- What you are asked to do: Every record below is to be reproduced exactly.

- Exercise inputs:
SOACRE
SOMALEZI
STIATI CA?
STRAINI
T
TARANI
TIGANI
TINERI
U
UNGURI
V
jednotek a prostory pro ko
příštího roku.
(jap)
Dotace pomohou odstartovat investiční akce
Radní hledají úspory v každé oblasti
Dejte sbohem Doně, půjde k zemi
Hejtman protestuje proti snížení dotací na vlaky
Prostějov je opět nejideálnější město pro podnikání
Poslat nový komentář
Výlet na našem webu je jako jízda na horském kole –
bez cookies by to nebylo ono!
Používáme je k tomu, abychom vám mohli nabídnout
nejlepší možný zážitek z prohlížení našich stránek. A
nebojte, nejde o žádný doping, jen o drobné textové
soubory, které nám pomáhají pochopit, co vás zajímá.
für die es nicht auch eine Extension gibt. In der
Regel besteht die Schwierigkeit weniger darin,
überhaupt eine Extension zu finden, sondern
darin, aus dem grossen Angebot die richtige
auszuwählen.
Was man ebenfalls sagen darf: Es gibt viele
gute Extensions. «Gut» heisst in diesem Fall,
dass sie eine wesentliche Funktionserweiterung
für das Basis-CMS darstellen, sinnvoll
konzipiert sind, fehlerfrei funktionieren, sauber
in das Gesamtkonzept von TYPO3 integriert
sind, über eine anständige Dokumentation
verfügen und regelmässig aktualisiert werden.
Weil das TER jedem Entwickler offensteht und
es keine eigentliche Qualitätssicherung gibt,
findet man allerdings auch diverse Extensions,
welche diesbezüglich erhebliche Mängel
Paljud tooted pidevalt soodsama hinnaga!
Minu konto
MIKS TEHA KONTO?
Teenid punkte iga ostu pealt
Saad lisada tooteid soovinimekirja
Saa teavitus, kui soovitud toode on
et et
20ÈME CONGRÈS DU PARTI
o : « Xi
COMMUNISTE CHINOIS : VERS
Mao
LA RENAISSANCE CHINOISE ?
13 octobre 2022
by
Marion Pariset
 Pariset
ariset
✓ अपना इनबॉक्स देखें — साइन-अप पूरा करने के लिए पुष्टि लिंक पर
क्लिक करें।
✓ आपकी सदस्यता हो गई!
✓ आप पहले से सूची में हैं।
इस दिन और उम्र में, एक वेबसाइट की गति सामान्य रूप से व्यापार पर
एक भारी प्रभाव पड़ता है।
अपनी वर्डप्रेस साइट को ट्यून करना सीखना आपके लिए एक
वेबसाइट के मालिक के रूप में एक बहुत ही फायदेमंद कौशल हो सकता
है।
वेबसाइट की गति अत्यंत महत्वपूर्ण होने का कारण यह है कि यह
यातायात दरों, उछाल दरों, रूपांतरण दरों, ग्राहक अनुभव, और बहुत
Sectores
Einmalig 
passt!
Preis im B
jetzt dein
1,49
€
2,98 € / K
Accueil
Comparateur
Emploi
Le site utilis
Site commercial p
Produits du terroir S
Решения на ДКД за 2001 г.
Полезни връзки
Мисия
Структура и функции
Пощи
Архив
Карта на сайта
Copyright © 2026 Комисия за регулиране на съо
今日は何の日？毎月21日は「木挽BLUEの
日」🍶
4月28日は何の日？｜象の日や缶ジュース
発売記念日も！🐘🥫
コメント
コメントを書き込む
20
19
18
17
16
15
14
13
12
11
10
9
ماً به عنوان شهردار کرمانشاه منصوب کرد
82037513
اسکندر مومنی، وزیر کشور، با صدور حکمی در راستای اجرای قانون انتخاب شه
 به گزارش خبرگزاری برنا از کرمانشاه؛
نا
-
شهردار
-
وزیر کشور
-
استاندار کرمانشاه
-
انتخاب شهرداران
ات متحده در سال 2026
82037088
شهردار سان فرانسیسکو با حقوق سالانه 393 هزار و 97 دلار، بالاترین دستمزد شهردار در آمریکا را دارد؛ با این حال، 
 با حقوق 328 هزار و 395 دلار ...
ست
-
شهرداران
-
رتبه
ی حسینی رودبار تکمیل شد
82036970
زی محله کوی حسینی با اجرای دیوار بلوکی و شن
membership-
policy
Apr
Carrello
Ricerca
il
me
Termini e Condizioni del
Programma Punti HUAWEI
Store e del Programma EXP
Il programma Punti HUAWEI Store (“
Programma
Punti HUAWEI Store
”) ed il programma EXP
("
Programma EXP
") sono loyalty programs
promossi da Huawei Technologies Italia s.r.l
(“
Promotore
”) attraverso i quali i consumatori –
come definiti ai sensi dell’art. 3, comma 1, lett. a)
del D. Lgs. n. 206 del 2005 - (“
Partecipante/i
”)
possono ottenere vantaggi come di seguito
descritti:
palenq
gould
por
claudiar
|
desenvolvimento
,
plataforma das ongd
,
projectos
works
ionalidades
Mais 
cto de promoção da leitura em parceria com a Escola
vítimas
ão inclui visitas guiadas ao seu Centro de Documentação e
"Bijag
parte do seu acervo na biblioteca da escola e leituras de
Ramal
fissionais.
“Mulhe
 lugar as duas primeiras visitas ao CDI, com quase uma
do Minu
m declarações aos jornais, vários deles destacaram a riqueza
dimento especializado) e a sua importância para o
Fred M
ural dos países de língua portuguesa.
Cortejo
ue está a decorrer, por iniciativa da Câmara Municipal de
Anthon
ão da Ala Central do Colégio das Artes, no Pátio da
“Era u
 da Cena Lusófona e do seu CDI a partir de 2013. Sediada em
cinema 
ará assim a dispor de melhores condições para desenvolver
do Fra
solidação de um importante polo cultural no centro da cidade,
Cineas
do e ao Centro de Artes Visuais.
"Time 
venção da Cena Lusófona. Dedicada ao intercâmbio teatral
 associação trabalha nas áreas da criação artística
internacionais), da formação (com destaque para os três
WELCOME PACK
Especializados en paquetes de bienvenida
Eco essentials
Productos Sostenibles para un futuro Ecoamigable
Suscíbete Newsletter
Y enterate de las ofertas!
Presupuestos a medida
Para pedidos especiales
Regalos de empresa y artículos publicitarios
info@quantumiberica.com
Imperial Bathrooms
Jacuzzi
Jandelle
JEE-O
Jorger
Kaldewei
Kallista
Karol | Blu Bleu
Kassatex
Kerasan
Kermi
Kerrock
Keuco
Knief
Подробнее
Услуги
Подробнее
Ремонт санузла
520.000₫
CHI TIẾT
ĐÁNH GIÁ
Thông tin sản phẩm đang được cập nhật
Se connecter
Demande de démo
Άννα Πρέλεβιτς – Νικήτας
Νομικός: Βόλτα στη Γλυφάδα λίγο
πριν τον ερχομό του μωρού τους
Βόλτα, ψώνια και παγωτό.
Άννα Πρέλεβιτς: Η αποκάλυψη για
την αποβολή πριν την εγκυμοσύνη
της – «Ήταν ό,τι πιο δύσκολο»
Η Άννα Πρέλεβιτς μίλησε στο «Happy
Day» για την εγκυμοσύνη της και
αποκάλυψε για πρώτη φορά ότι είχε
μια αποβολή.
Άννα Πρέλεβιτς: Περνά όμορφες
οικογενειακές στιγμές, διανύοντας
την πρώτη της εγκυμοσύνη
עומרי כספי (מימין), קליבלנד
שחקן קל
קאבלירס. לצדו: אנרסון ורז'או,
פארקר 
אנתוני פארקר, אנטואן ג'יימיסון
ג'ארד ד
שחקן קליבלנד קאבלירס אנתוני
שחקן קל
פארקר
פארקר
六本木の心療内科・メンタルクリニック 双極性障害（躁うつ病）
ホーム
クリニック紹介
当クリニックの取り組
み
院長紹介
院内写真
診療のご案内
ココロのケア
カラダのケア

- Exercise solution:
SOACRE
SOMALEZI
STIATI CA?
STRAINI
T
TARANI
TIGANI
TINERI
U
UNGURI
V
jednotek a prostory pro ko
příštího roku.
(jap)
Dotace pomohou odstartovat investiční akce
Radní hledají úspory v každé oblasti
Dejte sbohem Doně, půjde k zemi
Hejtman protestuje proti snížení dotací na vlaky
Prostějov je opět nejideálnější město pro podnikání
Poslat nový komentář
Výlet na našem webu je jako jízda na horském kole –
bez cookies by to nebylo ono!
Používáme je k tomu, abychom vám mohli nabídnout
nejlepší možný zážitek z prohlížení našich stránek. A
nebojte, nejde o žádný doping, jen o drobné textové
soubory, které nám pomáhají pochopit, co vás zajímá.
für die es nicht auch eine Extension gibt. In der
Regel besteht die Schwierigkeit weniger darin,
überhaupt eine Extension zu finden, sondern
darin, aus dem grossen Angebot die richtige
auszuwählen.
Was man ebenfalls sagen darf: Es gibt viele
gute Extensions. «Gut» heisst in diesem Fall,
dass sie eine wesentliche Funktionserweiterung
für das Basis-CMS darstellen, sinnvoll
konzipiert sind, fehlerfrei funktionieren, sauber
in das Gesamtkonzept von TYPO3 integriert
sind, über eine anständige Dokumentation
verfügen und regelmässig aktualisiert werden.
Weil das TER jedem Entwickler offensteht und
es keine eigentliche Qualitätssicherung gibt,
findet man allerdings auch diverse Extensions,
welche diesbezüglich erhebliche Mängel
Paljud tooted pidevalt soodsama hinnaga!
Minu konto
MIKS TEHA KONTO?
Teenid punkte iga ostu pealt
Saad lisada tooteid soovinimekirja
Saa teavitus, kui soovitud toode on
et et
20ÈME CONGRÈS DU PARTI
o : « Xi
COMMUNISTE CHINOIS : VERS
Mao
LA RENAISSANCE CHINOISE ?
13 octobre 2022
by
Marion Pariset
 Pariset
ariset
✓ अपना इनबॉक्स देखें — साइन-अप पूरा करने के लिए पुष्टि लिंक पर
क्लिक करें।
✓ आपकी सदस्यता हो गई!
✓ आप पहले से सूची में हैं।
इस दिन और उम्र में, एक वेबसाइट की गति सामान्य रूप से व्यापार पर
एक भारी प्रभाव पड़ता है।
अपनी वर्डप्रेस साइट को ट्यून करना सीखना आपके लिए एक
वेबसाइट के मालिक के रूप में एक बहुत ही फायदेमंद कौशल हो सकता
है।
वेबसाइट की गति अत्यंत महत्वपूर्ण होने का कारण यह है कि यह
यातायात दरों, उछाल दरों, रूपांतरण दरों, ग्राहक अनुभव, और बहुत
Sectores
Einmalig 
passt!
Preis im B
jetzt dein
1,49
€
2,98 € / K
Accueil
Comparateur
Emploi
Le site utilis
Site commercial p
Produits du terroir S
Решения на ДКД за 2001 г.
Полезни връзки
Мисия
Структура и функции
Пощи
Архив
Карта на сайта
Copyright © 2026 Комисия за регулиране на съо
今日は何の日？毎月21日は「木挽BLUEの
日」🍶
4月28日は何の日？｜象の日や缶ジュース
発売記念日も！🐘🥫
コメント
コメントを書き込む
20
19
18
17
16
15
14
13
12
11
10
9
ماً به عنوان شهردار کرمانشاه منصوب کرد
82037513
اسکندر مومنی، وزیر کشور، با صدور حکمی در راستای اجرای قانون انتخاب شه
 به گزارش خبرگزاری برنا از کرمانشاه؛
نا
-
شهردار
-
وزیر کشور
-
استاندار کرمانشاه
-
انتخاب شهرداران
ات متحده در سال 2026
82037088
شهردار سان فرانسیسکو با حقوق سالانه 393 هزار و 97 دلار، بالاترین دستمزد شهردار در آمریکا را دارد؛ با این حال، 
 با حقوق 328 هزار و 395 دلار ...
ست
-
شهرداران
-
رتبه
ی حسینی رودبار تکمیل شد
82036970
زی محله کوی حسینی با اجرای دیوار بلوکی و شن
membership-
policy
Apr
Carrello
Ricerca
il
me
Termini e Condizioni del
Programma Punti HUAWEI
Store e del Programma EXP
Il programma Punti HUAWEI Store (“
Programma
Punti HUAWEI Store
”) ed il programma EXP
("
Programma EXP
") sono loyalty programs
promossi da Huawei Technologies Italia s.r.l
(“
Promotore
”) attraverso i quali i consumatori –
come definiti ai sensi dell’art. 3, comma 1, lett. a)
del D. Lgs. n. 206 del 2005 - (“
Partecipante/i
”)
possono ottenere vantaggi come di seguito
descritti:
palenq
gould
por
claudiar
|
desenvolvimento
,
plataforma das ongd
,
projectos
works
ionalidades
Mais 
cto de promoção da leitura em parceria com a Escola
vítimas
ão inclui visitas guiadas ao seu Centro de Documentação e
"Bijag
parte do seu acervo na biblioteca da escola e leituras de
Ramal
fissionais.
“Mulhe
 lugar as duas primeiras visitas ao CDI, com quase uma
do Minu
m declarações aos jornais, vários deles destacaram a riqueza
dimento especializado) e a sua importância para o
Fred M
ural dos países de língua portuguesa.
Cortejo
ue está a decorrer, por iniciativa da Câmara Municipal de
Anthon
ão da Ala Central do Colégio das Artes, no Pátio da
“Era u
 da Cena Lusófona e do seu CDI a partir de 2013. Sediada em
cinema 
ará assim a dispor de melhores condições para desenvolver
do Fra
solidação de um importante polo cultural no centro da cidade,
Cineas
do e ao Centro de Artes Visuais.
"Time 
venção da Cena Lusófona. Dedicada ao intercâmbio teatral
 associação trabalha nas áreas da criação artística
internacionais), da formação (com destaque para os três
WELCOME PACK
Especializados en paquetes de bienvenida
Eco essentials
Productos Sostenibles para un futuro Ecoamigable
Suscíbete Newsletter
Y enterate de las ofertas!
Presupuestos a medida
Para pedidos especiales
Regalos de empresa y artículos publicitarios
info@quantumiberica.com
Imperial Bathrooms
Jacuzzi
Jandelle
JEE-O
Jorger
Kaldewei
Kallista
Karol | Blu Bleu
Kassatex
Kerasan
Kermi
Kerrock
Keuco
Knief
Подробнее
Услуги
Подробнее
Ремонт санузла
520.000₫
CHI TIẾT
ĐÁNH GIÁ
Thông tin sản phẩm đang được cập nhật
Se connecter
Demande de démo
Άννα Πρέλεβιτς – Νικήτας
Νομικός: Βόλτα στη Γλυφάδα λίγο
πριν τον ερχομό του μωρού τους
Βόλτα, ψώνια και παγωτό.
Άννα Πρέλεβιτς: Η αποκάλυψη για
την αποβολή πριν την εγκυμοσύνη
της – «Ήταν ό,τι πιο δύσκολο»
Η Άννα Πρέλεβιτς μίλησε στο «Happy
Day» για την εγκυμοσύνη της και
αποκάλυψε για πρώτη φορά ότι είχε
μια αποβολή.
Άννα Πρέλεβιτς: Περνά όμορφες
οικογενειακές στιγμές, διανύοντας
την πρώτη της εγκυμοσύνη
עומרי כספי (מימין), קליבלנד
שחקן קל
קאבלירס. לצדו: אנרסון ורז'או,
פארקר 
אנתוני פארקר, אנטואן ג'יימיסון
ג'ארד ד
שחקן קליבלנד קאבלירס אנתוני
שחקן קל
פארקר
פארקר
六本木の心療内科・メンタルクリニック 双極性障害（躁うつ病）
ホーム
クリニック紹介
当クリニックの取り組
み
院長紹介
院内写真
診療のご案内
ココロのケア
カラダのケア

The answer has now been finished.